WHAT TO WORK ON:
Count the lines in the records below that contain the string "high", with case counting. Reply with the number alone.

(Stored data entries)
^^^^^^^^^^^^^^^^

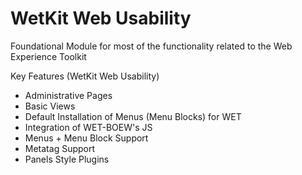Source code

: WetKit Web Usability
====================
Foundational Module for most of the functionality related to the Web Experience Toolkit

Key Features (WetKit Web Usability)
* Administrative Pages
* Basic Views
* Default Installation of Menus (Menu Blocks) for WET
* Integration of WET-BOEW's JS
* Menus + Menu Block Support
* Metatag Support
* Panels Style Plugins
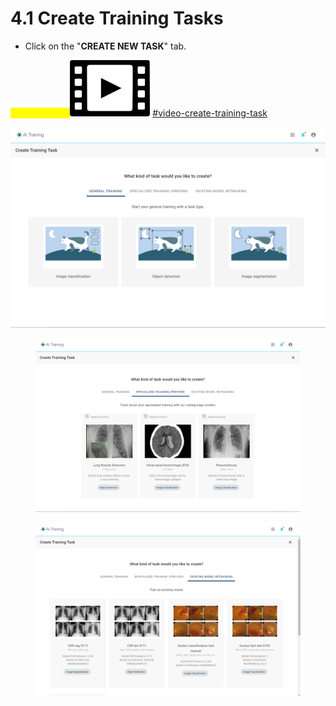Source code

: # 4.1 Create Training Tasks

* Click on the "**CREATE NEW TASK**" tab.



<mark style="color:yellow;">Tutorial Video:</mark><img src="../../.gitbook/assets/video-icon-small.jpg" alt="" data-size="line"> [#video-create-training-task](../../tutorial-videos/model-training-inference.md#video-create-training-task "mention")

![](../../.gitbook/assets/con-4-1-1-2.3.png)

<figure><img src="../../.gitbook/assets/con-4-1-2-2.3.png" alt=""><figcaption></figcaption></figure>

<figure><img src="../../.gitbook/assets/con-4-1-3-2.3.png" alt=""><figcaption></figcaption></figure>
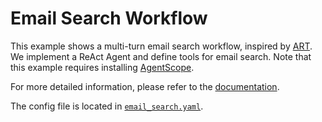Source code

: # Email Search Workflow

This example shows a multi-turn email search workflow, inspired by [ART](https://openpipe.ai/blog/art-e-mail-agent?refresh=1756431423904). We implement a ReAct Agent and define tools for email search. Note that this example requires installing [AgentScope](https://github.com/agentscope-ai/agentscope?tab=readme-ov-file#-installation).

For more detailed information, please refer to the [documentation](../../docs/sphinx_doc/source/tutorial/example_search_email.md).

The config file is located in [`email_search.yaml`](email_search.yaml).
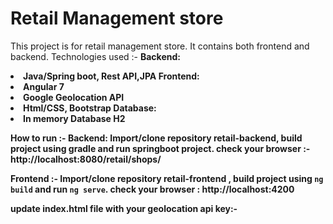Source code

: # Retail Management store
This project is for retail management store. It contains both frontend and backend. 
Technologies used :-
<b>Backend: 
<li>Java/Spring boot, Rest API,JPA
<b>Frontend: 
<li>Angular 7
<li>Google Geolocation API 
<li>Html/CSS, Bootstrap
<b>Database: 
<li> In memory Database H2

How to run :- 
<b>Backend: 
  Import/clone repository retail-backend, build project using gradle and run springboot project.
  check your browser :-http://localhost:8080/retail/shops/
  
<b> Frontend :- 
  Import/clone repository retail-frontend , build project using `ng build` and run `ng serve`.
  check your browser : http://localhost:4200
  
  update index.html file with your geolocation api key:-
  <script src="https://maps.googleapis.com/maps/api/js?key=YOUR_API_KEY&libraries=places&language=en"></script>
  

  


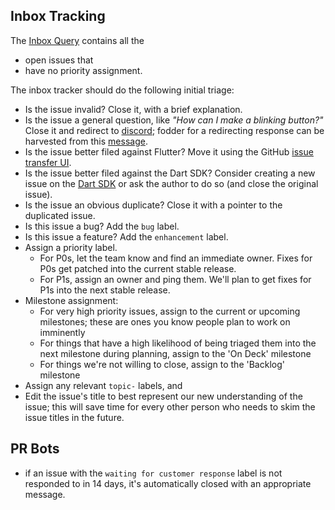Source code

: ## Inbox Tracking
 
The [Inbox Query](https://github.com/flutter/flutter-intellij/issues?q=is%3Aissue%20state%3Aopen%20-label%3AP0%20-label%3AP1%20-label%3AP2%20-label%3AP3) contains all the

* open issues that
* have no priority assignment.
 
The inbox tracker should do the following initial triage:

* Is the issue invalid? Close it, with a brief explanation.
* Is the issue a general question, like _"How can I make a blinking button?"_ Close it and redirect to [discord](https://github.com/flutter/flutter/blob/main/docs/contributing/Chat.md); fodder for a redirecting response can be harvested from this [message](https://gist.github.com/pq/9c8293516b055b369e34e7410c52d2d8).
* Is the issue better filed against Flutter?  Move it using the GitHub [issue transfer UI](https://docs.github.com/en/issues/tracking-your-work-with-issues/administering-issues/transferring-an-issue-to-another-repository#transferring-an-open-issue-to-another-repository).
* Is the issue better filed against the Dart SDK? Consider creating a new issue on the [Dart SDK](https://github.com/dart-lang/sdk/issues) or ask the author to do so (and close the original issue).
* Is the issue an obvious duplicate?  Close it with a pointer to the duplicated issue.
* Is this issue a bug?  Add the `bug` label.
* Is this issue a feature?  Add the `enhancement` label.
* Assign a priority label.
  * For P0s, let the team know and find an immediate owner. Fixes for P0s get patched into the current stable release.
  * For P1s, assign an owner and ping them. We'll plan to get fixes for P1s into the next stable release.
* Milestone assignment:
  * For very high priority issues, assign to the current or upcoming milestones; these are ones you know people plan to work on imminently
  * For things that have a high likelihood of being triaged them into the next milestone during planning, assign to the 'On Deck' milestone
  * For things we're not willing to close, assign to the 'Backlog' milestone
* Assign any relevant `topic-` labels, and
* Edit the issue's title to best represent our new understanding of the issue; this will save time for every other person who needs to skim the issue titles in the future.

## PR Bots
- if an issue with the `waiting for customer response` label is not responded to in 14 days, it's automatically closed with an appropriate message.
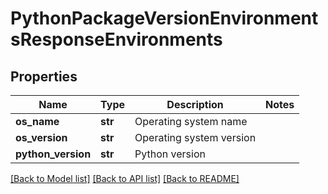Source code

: # PythonPackageVersionEnvironmentsResponseEnvironments

## Properties
Name | Type | Description | Notes
------------ | ------------- | ------------- | -------------
**os_name** | **str** | Operating system name |
**os_version** | **str** | Operating system version |
**python_version** | **str** | Python version |

[[Back to Model list]](../README.md#documentation-for-models) [[Back to API list]](../README.md#documentation-for-api-endpoints) [[Back to README]](../README.md)

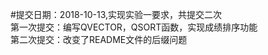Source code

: 
#提交日期：2018-10-13,实现实验一要求，共提交二次  
    第一次提交：编写QVECTOR，QSORT函数，实现成绩排序功能  
    第二次提交：改变了README文件的后缀问题  
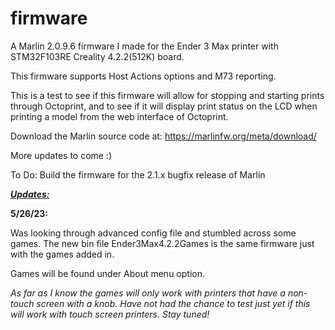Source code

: # firmware

A Marlin 2.0.9.6 firmware I made for the Ender 3 Max printer with STM32F103RE Creality 4.2.2(512K) board. 

This firmware supports Host Actions options and M73 reporting. 

This is a test to see if this firmware will allow for stopping and starting prints through Octoprint, and to see if it will display print status on the LCD when printing a model from the web interface of Octoprint. 

Download the Marlin source code at: https://marlinfw.org/meta/download/

More updates to come :)

To Do: Build the firmware for the 2.1.x bugfix release of Marlin

<ins>***Updates:***</ins>

  **5/26/23:**
    
   Was looking through advanced config file and stumbled across some games. The new bin file Ender3Max4.2.2Games is the same firmware just with the games added in. 
     
   Games will be found under About menu option.
    
   *As far as I know the games will only work with printers that have a non-touch screen with a knob. Have not had the chance to test just yet if this will work with touch screen printers. Stay tuned!*
       
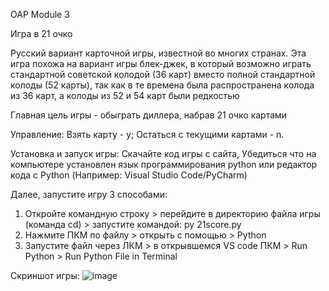 OAP Module 3

Игра в 21 очко 

Русский вариант карточной игры, известной во многих странах. Эта игра похожа на вариант игры блек-джек, в который возможно играть стандартной советской колодой (36 карт) вместо полной стандартной колоды (52 карты), так как в те времена была распространена колода из 36 карт, а колоды из 52 и 54 карт были редкостью

Главная цель игры - обыграть диллера, набрав 21 очко картами

Управление: Взять карту - y; Остаться с текущими картами - n.

Установка и запуск игры: Скачайте код игры с сайта, Убедиться что на компьютере установлен язык программирования python или редактор кода с Python (Например: Visual Studio Code/PyCharm)

Далее, запустите игру 3 способами:
1. Откройте командную строку > перейдите в директорию файла игры (команда cd) > запустите командой: py 21score.py
2. Нажмите ПКМ по файлу > открыть с помощью > Python
3. Запустите файл через ЛКМ > в открывшемся VS code ПКМ > Run Python > Run Python File in Terminal



Скриншот игры:
![image](https://github.com/user-attachments/assets/17603247-59b2-4c00-b546-81fc0f6d6823)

^^^^^^^^^^^^^^^^

FINISHED TASK:
2